Mayor of Johannesburg
- In office December 2000 – 2011
- Preceded by: Isaac Mogase
- Succeeded by: Parks Tau

Provincial Treasurer of the African National Congress in Gauteng
- In office 1996–1998
- Chairperson: Tokyo Sexwale
- Preceded by: Mohammed Dangor
- Succeeded by: Joyce Kgoali

Personal details
- Born: Nkosiyakhe Amos Masondo 21 April 1953 (age 72) Louwsburg, Northern KwaZulu-Natal, South Africa
- Party: African National Congress
- Spouse: Salu Ngubeni-Masondo
- Children: 2 (1 deceased)
- Occupation: Politician; anti-apartheid activist;

= Amos Masondo =

South African politician

Nkosiyakhe Amos Masondo (born 21 April 1953 in Louwsburg) is a South African politician, who served as the Chairperson of South Africa's National Council of Provinces between 2019 and 2024. He was the mayor of the city of Johannesburg, South Africa, between December 2000 and 2011. He is a member of the African National Congress, and was the first elected mayor of the Unified City of Johannesburg.

==Biography==
Born in Louwsburg and educated in Soweto, Masondo was a participant in the anti-Afrikaans riots in 1972. He also established underground Umkhonto we Sizwe cells in Soweto, and was imprisoned on Robben Island from 1975 to 1981 for his participation in anti-apartheid activities.

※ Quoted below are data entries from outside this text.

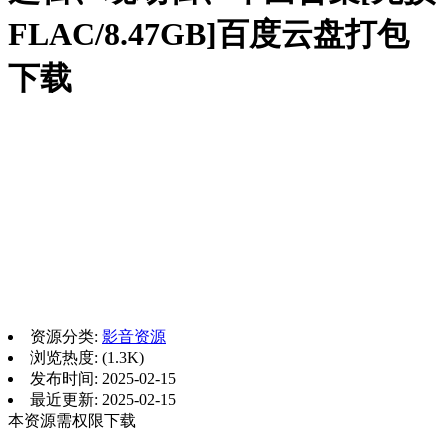
FLAC/8.47GB]百度云盘打包
下载
资源分类:
影音资源
浏览热度: (1.3K)
发布时间: 2025-02-15
最近更新: 2025-02-15
本资源需权限下载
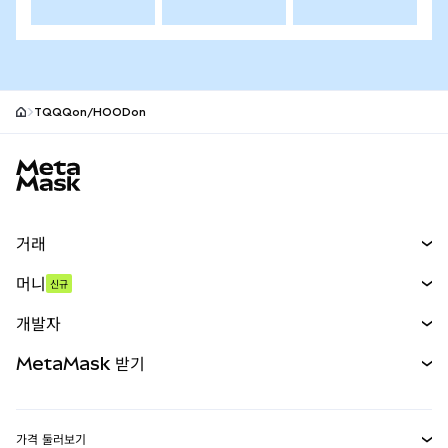
TQQQon/HOODon
MetaMask 사이트 바닥글
거래
스왑
머니
신규
예측 시장
신규
매수
개발자
무기한 선물
신규
카드
문서 보기
MetaMask 받기
실물자산
mUSD
신규
대시보드
Transaction Shield
수익 창출
Smart Accounts Kit
에이전트 지갑
신규
가격 둘러보기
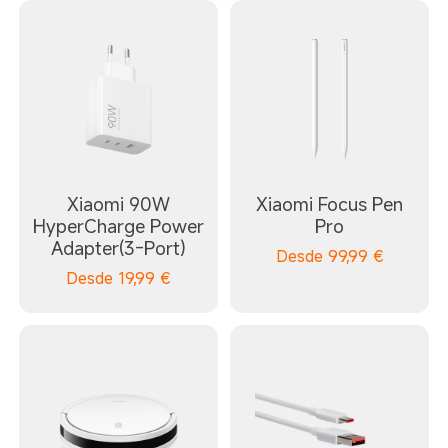
Xiaomi 90W
Xiaomi Focus Pen
HyperCharge Power
Pro
Adapter(3-Port)
Desde
99,99
€
Desde
19,99
€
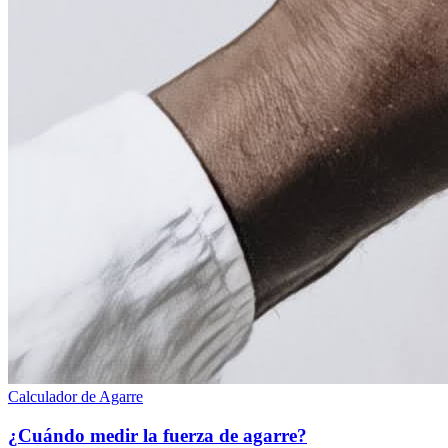
Calculador de Agarre
¿Cuándo medir la fuerza de agarre?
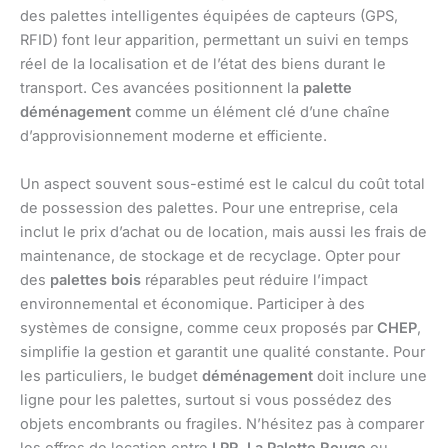
des palettes intelligentes équipées de capteurs (GPS,
RFID) font leur apparition, permettant un suivi en temps
réel de la localisation et de l’état des biens durant le
transport. Ces avancées positionnent la
palette
déménagement
comme un élément clé d’une chaîne
d’approvisionnement moderne et efficiente.
Un aspect souvent sous-estimé est le calcul du coût total
de possession des palettes. Pour une entreprise, cela
inclut le prix d’achat ou de location, mais aussi les frais de
maintenance, de stockage et de recyclage. Opter pour
des
palettes bois
réparables peut réduire l’impact
environnemental et économique. Participer à des
systèmes de consigne, comme ceux proposés par
CHEP
,
simplifie la gestion et garantit une qualité constante. Pour
les particuliers, le budget
déménagement
doit inclure une
ligne pour les palettes, surtout si vous possédez des
objets encombrants ou fragiles. N’hésitez pas à comparer
les offres de location entre
LPR
,
La Palette Rouge
ou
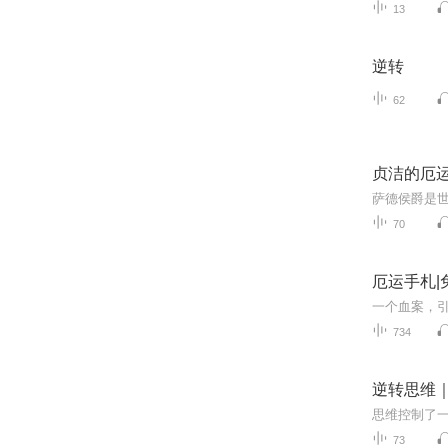
13
逆转
62
贞洁的厄运
70
厄运手札|
一个血案，
734
逆转思维
73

After he was released, he served as a member of the Soweto Civic Association, and was again detained under the emergency regulations from June 1985 to March 1986, and again from July 1986 to 1989.

He was also elected as a member of the Gauteng Legislature, and was subsequently elected to serve as Mayor of Johannesburg in 2000.